WHAT THIS EXERCISE ASKS:
[1] In the passage on leaving the Anglican Church, why does the letter say that repentance never entered the writer's mind? Answer in one to three sentences.
[2] Translate this sentence from the passage on leaving the Anglican Church into French: "The feeling of repentance has not even come into my mind."
[3] Condense the paragraph of the passage on leaving the Anglican Church that begins "In the early part of this year" into a short bulleted list that keeps its main facts.

SELECTED PASSAGE:
In the early part of this year, if not before, there was an idea afloat that my retirement from the
Anglican Church was owing to the feeling that I had so been thrust aside, without any one's taking
my part. Various measures were, I believe, talked of in consequence of this surmise. Coincidently
with it was an exceedingly kind article about me in a quarterly, in its April number. The writer
praised me in feeling and beautiful language far above my deserts. In the course of his remarks, he
said, speaking of me as Vicar of St. Mary's: "He had the future race of clergy hearing him. Did he
value and feel tender about, and cling to his position? ...Not at all.... No sacrifice to him perhaps, he
did not care about such things."
This was the occasion of my writing to a very intimate friend the following letter:—
"April 3, 1845.... Accept this apology, my dear C., and forgive me. As I say so, tears come into my
eyes—that arises from the accident of this time, when I am giving up so much I love. Just now I
have been overset by A. B.'s article in the C. D.; yet really, my dear C., I have never for an instant
had even the temptation of repenting my leaving Oxford. The feeling of repentance has not even
come into my mind. How could it? How could I remain at St. Mary's a hypocrite? how could I be
answerable for souls (and life so uncertain), with the convictions, or at least persuasions, which I
had upon me? It is indeed a responsibility to act as I am doing; and I feel His hand heavy on me
without intermission, who is all Wisdom and Love, so that my heart and mind are tired out, just as
the limbs might be from a load on one's back. That sort of dull aching pain is mine; but my
responsibility really is nothing to what it would be, to be answerable for souls, for confiding loving
souls, in the English Church, with my convictions. My love to Marriott, and save me the pain of
sending him a line."
In July a bishop thought it worth while to give out to the world that "the adherents of Mr. Newman
are few in number. A short time will now probably suffice to prove this fact. It is well known that he
is preparing for secession; and, when that event takes place, it will be seen how few will go with
him."

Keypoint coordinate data

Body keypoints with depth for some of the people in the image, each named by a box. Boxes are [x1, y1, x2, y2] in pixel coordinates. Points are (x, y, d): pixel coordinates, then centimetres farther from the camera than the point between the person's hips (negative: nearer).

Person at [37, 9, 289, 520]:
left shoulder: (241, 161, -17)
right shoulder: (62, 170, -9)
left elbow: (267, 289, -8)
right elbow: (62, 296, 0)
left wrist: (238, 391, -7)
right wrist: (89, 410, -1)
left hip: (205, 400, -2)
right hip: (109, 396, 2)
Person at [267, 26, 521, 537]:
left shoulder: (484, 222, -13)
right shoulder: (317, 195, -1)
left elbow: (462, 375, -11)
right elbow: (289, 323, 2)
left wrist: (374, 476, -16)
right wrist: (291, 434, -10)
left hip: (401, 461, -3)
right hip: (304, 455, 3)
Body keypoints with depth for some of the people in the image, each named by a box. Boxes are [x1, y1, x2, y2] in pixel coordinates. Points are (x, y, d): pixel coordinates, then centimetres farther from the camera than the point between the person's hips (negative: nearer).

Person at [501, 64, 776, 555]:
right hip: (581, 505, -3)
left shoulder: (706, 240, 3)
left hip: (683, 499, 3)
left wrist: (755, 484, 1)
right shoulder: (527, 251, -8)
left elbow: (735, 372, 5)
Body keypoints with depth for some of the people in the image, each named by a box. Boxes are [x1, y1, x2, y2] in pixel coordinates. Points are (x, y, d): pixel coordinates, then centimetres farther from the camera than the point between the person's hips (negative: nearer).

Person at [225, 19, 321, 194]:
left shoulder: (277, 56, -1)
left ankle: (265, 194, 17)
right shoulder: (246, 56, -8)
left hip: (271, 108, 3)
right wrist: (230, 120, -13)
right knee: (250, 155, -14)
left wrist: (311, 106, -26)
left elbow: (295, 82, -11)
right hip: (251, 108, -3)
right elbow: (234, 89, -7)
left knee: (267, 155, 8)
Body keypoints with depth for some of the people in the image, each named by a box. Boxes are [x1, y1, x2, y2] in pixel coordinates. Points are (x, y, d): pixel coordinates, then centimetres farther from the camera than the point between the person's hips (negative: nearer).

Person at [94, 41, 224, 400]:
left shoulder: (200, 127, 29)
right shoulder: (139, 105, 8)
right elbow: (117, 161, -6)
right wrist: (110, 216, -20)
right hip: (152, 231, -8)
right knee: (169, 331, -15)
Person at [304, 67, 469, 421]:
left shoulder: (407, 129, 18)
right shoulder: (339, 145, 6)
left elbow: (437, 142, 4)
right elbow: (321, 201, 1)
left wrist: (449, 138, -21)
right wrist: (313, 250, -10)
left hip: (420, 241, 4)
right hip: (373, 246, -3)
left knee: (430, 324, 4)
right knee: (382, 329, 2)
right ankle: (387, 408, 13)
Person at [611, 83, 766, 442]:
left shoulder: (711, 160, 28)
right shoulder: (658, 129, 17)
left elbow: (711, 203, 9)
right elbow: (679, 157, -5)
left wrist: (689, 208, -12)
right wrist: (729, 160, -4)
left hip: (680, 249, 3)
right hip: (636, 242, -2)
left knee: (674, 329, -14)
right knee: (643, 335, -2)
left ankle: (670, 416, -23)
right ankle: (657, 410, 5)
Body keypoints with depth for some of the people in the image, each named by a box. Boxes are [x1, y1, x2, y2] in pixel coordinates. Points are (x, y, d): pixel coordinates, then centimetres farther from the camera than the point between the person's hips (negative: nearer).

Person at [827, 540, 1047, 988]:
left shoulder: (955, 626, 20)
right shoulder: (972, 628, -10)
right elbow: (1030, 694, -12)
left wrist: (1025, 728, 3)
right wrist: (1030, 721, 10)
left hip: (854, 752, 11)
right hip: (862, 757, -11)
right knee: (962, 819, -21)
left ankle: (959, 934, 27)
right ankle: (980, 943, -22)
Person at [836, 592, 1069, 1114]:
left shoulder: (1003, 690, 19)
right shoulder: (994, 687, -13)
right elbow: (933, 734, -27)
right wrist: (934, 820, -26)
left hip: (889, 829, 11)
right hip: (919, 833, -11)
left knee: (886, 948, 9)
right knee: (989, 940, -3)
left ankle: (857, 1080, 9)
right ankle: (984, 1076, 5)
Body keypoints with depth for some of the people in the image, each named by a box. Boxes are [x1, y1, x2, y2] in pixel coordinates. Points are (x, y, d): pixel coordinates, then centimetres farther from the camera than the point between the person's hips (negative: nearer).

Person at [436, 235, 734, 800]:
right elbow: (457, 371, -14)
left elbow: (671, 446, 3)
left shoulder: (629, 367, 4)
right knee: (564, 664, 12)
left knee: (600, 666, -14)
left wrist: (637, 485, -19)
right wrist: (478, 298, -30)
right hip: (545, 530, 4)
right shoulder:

TASK-BY-TASK RESULTS:
[1] The letter asks how the writer could have remained at St. Mary's as a hypocrite, answerable for souls while holding the convictions, or at least persuasions, then present. The heavy responsibility of leaving is called nothing compared with being answerable for confiding, loving souls in the English Church with those convictions.

[2] Le sentiment du repentir ne m'est même pas venu à l'esprit.

[3]
- Early in the year, an idea circulated that the writer's retirement from the Anglican Church came from a feeling of having been thrust aside with no one taking the writer's part.
- Various measures were reportedly discussed because of this surmise.
- At the same time, the April number of a quarterly carried a very kind article praising the writer far beyond the writer's deserts.
- Speaking of the writer as Vicar of St. Mary's, the article said the future clergy had heard the vicar, and that the vicar did not cling to the position or care about such things.